This work addresses the limitations of current large language model–based Text-to-SQL systems in complex database scenarios, where they often suffer from inefficient reasoning, unstable outputs, and poor scalability. To overcome these challenges, the authors propose an agent framework augmented with a semantic memory mechanism that transforms historical interaction logs into structured programs and systematically reuses successful reasoning paths to guide subsequent SQL generation. This approach replaces conventional scratchpad or vector-retrieval methods, enabling efficient and controllable multi-step reasoning.
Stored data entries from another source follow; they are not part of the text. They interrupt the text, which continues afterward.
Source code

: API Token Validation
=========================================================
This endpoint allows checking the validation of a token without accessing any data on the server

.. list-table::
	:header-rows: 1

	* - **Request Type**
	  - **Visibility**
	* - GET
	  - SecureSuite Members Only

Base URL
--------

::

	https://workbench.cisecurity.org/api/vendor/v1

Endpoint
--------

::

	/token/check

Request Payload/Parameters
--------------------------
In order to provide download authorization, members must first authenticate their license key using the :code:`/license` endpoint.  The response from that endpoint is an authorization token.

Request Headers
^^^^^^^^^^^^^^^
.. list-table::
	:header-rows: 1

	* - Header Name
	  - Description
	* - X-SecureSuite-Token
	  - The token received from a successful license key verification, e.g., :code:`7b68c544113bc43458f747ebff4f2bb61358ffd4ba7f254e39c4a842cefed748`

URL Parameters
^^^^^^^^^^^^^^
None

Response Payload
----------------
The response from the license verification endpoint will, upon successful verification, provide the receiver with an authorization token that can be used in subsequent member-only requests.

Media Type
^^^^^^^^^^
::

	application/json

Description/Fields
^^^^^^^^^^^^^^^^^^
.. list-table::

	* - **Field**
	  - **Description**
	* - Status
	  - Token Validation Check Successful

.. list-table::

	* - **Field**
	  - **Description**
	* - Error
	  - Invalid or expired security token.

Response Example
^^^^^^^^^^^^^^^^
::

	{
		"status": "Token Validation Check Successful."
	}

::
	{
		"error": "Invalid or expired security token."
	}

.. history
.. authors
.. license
The method significantly improves both inference efficiency and output consistency, reducing token consumption by 25% and reasoning trajectory length by 35% on average on Spider 2.0. Furthermore, it achieves a new state-of-the-art execution accuracy of 44.8% on Spider 2.0 Lite.
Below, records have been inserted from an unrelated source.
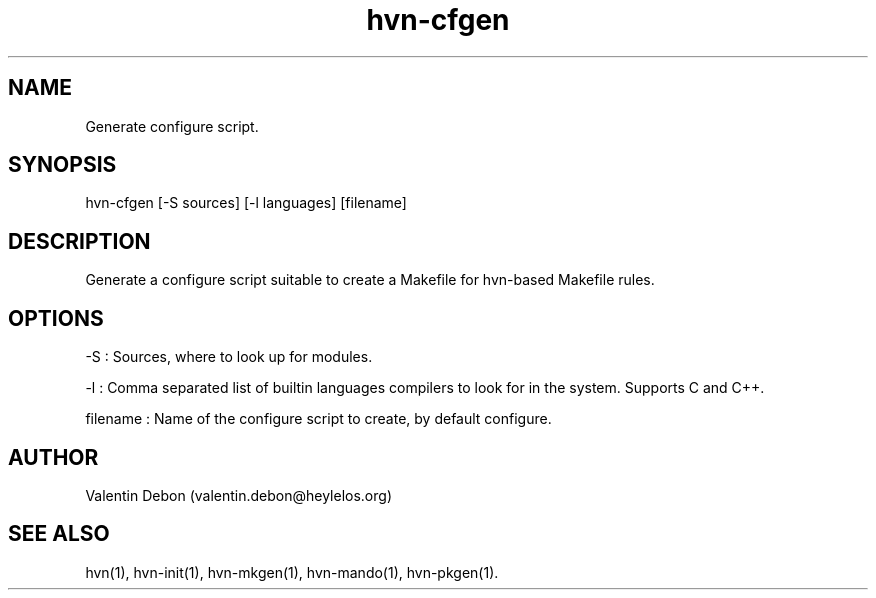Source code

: .TH hvn-cfgen 1 2020-06-24 HeylelOS
.SH NAME
.PP
Generate configure script.
.SH SYNOPSIS
.PP
hvn-cfgen [-S sources] [-l languages] [filename]
.SH DESCRIPTION
.PP
Generate a configure script suitable to create a Makefile for hvn-based Makefile rules.
.SH OPTIONS
.PP
-S : Sources, where to look up for modules.
.PP
-l : Comma separated list of builtin languages compilers to look for in the system. Supports C and C++.
.PP
filename : Name of the configure script to create, by default configure.
.SH AUTHOR
.PP
Valentin Debon (valentin.debon@heylelos.org)
.SH SEE ALSO
.PP
hvn(1), hvn-init(1), hvn-mkgen(1), hvn-mando(1), hvn-pkgen(1).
Recent advances in LLM-based Text-to-SQL have achieved remarkable gains on public benchmarks such as BIRD and Spider. Yet, these systems struggle to scale in realistic enterprise settings with large, complex schemas, diverse SQL dialects, and expensive multi-step reasoning. Emerging agentic approaches show potential for adaptive reasoning but often suffer from inefficiency and instability-repeating interactions with databases, producing inconsistent outputs, and occasionally failing to generate valid answers. To address these challenges, we introduce Agent Semantic Memory (AgentSM), an agentic framework for Text-to-SQL that builds and leverages interpretable semantic memory. Instead of relying on raw scratchpads or vector retrieval, AgentSM captures prior execution traces-or synthesizes curated ones-as structured programs that directly guide future reasoning. This design enables systematic reuse of reasoning paths, which allows agents to scale to larger schemas, more complex questions, and longer trajectories efficiently and reliably. Compared to state-of-the-art systems, AgentSM achieves higher efficiency by reducing average token usage and trajectory length by 25% and 35%, respectively, on the Spider 2.0 benchmark. It also improves execution accuracy, reaching a state-of-the-art accuracy of 44.8% on the Spider 2.0 Lite benchmark.